— 実施する課題 —
a) 事業再構築補助金の抜粋によると、サプライチェーン強靱化枠の公募要領が別に分けられているのはなぜですか。
b) 事業再構築補助金の抜粋の最低賃金枠では、最低賃金+30円以内で3か月以上雇用している従業員が全従業員数の何%以上いることを求めていますか。
c) 事業再構築補助金の抜粋の最後の文に続けて、その先を書いてください。

— 提供された抜粋 —
>>>>>
なお、補助金額は、第 10 回応募申請時点における 1 回目採択分の採択額、交付決定額又は確定額のいずれか最も低い金額と第 10 回公募の産業構造転換枠の補助上限額との差額分を上限とします。また、支援を受けることができる回数は 2回が上限となります。
※補助金交付候補者として採択された事業を辞退した場合を除く。
⑤ 既に事業再構築補助金で取り組んでいる又は取り組む予定の補助事業とは異なる事業内容であること【別事業要件】
⑥ 既存の事業再構築を行いながら新たに取り組む事業再構築を行うだけの体制や資金力があること【能力評価要件】

⑥サプライチェーン強靱化枠

サプライチェーン強靱化枠は、対象経費等が異なるため、公募要領を分けております。サプライチェーン強靱化枠の
内容については、以下をご確認ください。
https://jigyou-saikouchiku.go.jp/pdf/koubo_sc.pdf

⑦最低賃金枠

要 件
① 事業再構築指針に示す「事業再構築」の定義に該当する事業であること【事業再構築要件】
② 事業計画について認定経営革新等支援機関の確認を受けていること【認定支援機関要件】
③ 補助事業終了後 3~5 年で付加価値額の年率平均 3.0%以上増加、又は従業員一人当たり付加価値額の年率平均 3.0%以上増加する見込みの事業計画を策定すること【付加価値額要件】
④ 2022 年 1月以降の連続する6か月間のうち、任意の3か月の合計売上高が対2019~2021 年の同 3 か月の合計売上高と比較して 10%減少していること
(当該要件を満たさない場合は、2022年 1月以降の連続する6か月のうち、任意の3か月の合計付加価値額が対 2019~2021 年の同3か月の合計付加価値額と比較して 15%以上減少していることでも可。)【売上高等減少要件】
⑤ 2021 年 10 月から 2022 年 8 月までの間で、3 か月以上最低賃金+30 円以内で雇用している従業員が全従業員数の 10%以上いること【最低賃金要件】

⑧物価高騰対策・回復再生応援枠

要件
① 事業再構築指針に示す「事業再構築」の定義に該当する事業であること【事業再構築要件】
② 事業計画について認定経営革新等支援機関の確認を受けていること。【認定支援機関要件】
③ 補助事業終了後 3~5 年で付加価値額の年率平均 3.0%以上増加、又は従業員一人当たり付加価値額の年率平均3.0%以上増加する見込みの事業計画を策定すること【付加価値額要件】
④ 以下(a)(b)のいずれかを満たすこと
(a)2022 年 1 月以降の連続する6か月間のうち、任意の3か月の合計売上高が対 2019~2021 年の同 3 か月の合計売上高と比較して 10%減少していること(当該要件を満たさない場合は、2022 年 1 月以降の連続する6か月のうち任意の3か月の合計付加価値額が対 2019~2021 年の同3か月の合計付加価値額と比較して 15%以上減少していることでも可。)【売上高等減少要件】
(b)再生事業者(Ⅰ.中小企業活性化協議会等において再生計画を策定中の者又はⅡ.中小企業活性化協議会等において再生計画を策定済かつ再生計画成立後3 年以内の者)であること【再生要件】

続きの解説は【ビジネスの救世主:事業再構築補助金】ここがポイント(4)で行います。お楽しみに!
<<<<<
— 提供データ —
>>>>>
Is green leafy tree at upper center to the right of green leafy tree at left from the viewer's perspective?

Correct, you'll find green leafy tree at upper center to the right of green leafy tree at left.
<<<<<
— 課題の解答 —
a) サプライチェーン強靱化枠は、対象経費などがほかの枠と異なるためです。

b) 10%以上です。

c)
事業再構築補助金に関する記事一覧はこちら

【ビジネスの救世主:事業再構築補助金】ここがポイント(1)

【ビジネスの救世主:事業再構築補助金】ここがポイント(2)

【ビジネスの救世主:事業再構築補助金】ここがポイント(3)

【ビジネスの救世主:事業再構築補助金】ここがポイント(4)

【ビジネスの救世主:事業再構築補助金】ここがポイント(5)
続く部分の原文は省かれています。